> _Work instruction_
Each line that includes the word "Nullable" should be copied from the records.
── Given records
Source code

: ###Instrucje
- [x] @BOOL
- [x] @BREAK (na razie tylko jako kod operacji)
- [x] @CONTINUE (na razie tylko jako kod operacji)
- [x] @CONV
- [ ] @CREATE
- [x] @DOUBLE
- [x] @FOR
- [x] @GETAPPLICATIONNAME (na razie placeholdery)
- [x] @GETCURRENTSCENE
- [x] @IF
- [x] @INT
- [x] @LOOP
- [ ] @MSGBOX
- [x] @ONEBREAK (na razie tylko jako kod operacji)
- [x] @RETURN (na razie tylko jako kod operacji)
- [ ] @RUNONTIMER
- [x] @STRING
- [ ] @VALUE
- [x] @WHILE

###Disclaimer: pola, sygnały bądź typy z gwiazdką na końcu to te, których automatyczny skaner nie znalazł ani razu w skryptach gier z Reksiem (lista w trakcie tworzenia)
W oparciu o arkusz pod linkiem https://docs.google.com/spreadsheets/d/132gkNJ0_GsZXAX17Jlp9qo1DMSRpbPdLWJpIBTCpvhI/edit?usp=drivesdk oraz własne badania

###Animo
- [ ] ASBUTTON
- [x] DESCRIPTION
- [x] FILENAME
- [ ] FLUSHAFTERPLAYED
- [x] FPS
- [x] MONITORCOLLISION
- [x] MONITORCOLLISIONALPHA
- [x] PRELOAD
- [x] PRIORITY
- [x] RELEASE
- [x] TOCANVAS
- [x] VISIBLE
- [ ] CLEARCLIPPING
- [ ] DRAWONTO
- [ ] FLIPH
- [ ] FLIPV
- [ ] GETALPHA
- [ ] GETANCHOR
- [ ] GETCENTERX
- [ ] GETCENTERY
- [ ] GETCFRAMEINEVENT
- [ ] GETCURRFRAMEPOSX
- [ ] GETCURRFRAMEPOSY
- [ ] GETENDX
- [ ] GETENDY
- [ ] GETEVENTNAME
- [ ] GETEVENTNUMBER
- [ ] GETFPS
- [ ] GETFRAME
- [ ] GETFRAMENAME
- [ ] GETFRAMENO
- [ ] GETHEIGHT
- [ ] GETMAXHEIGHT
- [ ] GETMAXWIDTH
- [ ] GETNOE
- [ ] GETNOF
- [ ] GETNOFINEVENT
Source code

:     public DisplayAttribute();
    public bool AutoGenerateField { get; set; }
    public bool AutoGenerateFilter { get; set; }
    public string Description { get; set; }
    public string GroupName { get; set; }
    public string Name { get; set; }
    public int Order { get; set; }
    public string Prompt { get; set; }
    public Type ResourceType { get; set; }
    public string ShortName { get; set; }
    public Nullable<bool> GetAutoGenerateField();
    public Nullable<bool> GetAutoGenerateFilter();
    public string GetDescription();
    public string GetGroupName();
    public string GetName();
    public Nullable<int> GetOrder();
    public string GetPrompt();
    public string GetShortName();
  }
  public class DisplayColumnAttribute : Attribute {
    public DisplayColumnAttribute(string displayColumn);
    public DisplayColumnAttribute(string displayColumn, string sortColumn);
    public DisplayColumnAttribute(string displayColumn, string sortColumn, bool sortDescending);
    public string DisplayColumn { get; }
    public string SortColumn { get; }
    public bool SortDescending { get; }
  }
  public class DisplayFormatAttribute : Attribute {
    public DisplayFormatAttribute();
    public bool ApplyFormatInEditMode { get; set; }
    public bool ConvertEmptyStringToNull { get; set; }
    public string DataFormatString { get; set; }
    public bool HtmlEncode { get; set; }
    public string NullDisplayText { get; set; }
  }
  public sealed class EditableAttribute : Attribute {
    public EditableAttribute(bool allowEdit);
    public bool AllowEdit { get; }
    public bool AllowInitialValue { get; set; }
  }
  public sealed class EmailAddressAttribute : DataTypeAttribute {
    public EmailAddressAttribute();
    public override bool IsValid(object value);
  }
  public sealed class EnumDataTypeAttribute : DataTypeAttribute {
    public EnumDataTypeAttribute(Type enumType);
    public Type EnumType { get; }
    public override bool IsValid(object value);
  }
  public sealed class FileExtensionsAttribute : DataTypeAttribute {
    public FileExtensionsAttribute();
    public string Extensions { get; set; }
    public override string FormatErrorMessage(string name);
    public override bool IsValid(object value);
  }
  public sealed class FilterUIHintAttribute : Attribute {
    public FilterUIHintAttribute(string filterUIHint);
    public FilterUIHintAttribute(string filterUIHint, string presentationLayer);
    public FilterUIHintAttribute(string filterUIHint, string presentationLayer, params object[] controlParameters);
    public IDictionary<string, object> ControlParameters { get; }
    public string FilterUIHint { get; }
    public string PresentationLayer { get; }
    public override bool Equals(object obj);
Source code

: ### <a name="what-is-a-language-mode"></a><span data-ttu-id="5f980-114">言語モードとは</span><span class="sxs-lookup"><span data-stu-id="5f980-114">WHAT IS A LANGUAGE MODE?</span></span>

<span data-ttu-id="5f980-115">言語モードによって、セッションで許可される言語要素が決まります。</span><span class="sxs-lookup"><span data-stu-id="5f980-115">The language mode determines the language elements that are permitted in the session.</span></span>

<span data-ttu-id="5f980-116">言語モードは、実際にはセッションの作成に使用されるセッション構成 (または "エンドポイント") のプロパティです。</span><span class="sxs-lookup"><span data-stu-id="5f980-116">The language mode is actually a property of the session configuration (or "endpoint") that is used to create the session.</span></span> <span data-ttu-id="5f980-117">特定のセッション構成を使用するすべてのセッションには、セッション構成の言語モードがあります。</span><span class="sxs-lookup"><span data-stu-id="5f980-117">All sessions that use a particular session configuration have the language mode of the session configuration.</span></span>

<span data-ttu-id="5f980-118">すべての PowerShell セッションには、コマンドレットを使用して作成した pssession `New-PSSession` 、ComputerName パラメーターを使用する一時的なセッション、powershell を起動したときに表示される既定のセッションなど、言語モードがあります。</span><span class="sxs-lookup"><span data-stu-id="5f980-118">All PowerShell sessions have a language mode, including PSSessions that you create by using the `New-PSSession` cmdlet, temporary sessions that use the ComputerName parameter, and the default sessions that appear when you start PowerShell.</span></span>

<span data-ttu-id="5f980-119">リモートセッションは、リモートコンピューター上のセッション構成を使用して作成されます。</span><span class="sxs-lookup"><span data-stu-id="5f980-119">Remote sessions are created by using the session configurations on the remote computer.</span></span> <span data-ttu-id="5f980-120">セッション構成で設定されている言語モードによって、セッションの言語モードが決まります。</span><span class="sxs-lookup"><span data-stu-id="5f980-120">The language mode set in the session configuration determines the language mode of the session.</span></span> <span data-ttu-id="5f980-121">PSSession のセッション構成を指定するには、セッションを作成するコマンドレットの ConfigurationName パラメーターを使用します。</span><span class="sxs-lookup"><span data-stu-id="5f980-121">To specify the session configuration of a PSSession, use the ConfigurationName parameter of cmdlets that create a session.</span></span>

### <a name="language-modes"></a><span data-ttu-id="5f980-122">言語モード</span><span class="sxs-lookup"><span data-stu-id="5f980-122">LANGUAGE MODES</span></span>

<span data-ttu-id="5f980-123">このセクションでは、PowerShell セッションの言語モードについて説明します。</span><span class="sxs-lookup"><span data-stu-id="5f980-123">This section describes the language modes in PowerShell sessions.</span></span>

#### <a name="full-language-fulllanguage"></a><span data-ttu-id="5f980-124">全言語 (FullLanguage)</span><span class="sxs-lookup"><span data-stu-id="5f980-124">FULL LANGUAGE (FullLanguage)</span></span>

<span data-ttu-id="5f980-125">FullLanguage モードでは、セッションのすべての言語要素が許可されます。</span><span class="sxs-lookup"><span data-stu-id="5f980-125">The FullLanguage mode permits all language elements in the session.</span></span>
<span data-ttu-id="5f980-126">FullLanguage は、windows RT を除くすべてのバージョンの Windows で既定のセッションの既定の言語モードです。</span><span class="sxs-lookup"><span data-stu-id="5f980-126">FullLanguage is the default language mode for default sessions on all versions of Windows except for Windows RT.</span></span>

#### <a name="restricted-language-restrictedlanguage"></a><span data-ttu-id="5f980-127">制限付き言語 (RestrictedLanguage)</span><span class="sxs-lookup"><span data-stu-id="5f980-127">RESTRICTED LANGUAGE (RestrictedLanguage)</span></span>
────
> _Solution_
    public Nullable<bool> GetAutoGenerateField();
    public Nullable<bool> GetAutoGenerateFilter();
    public Nullable<int> GetOrder();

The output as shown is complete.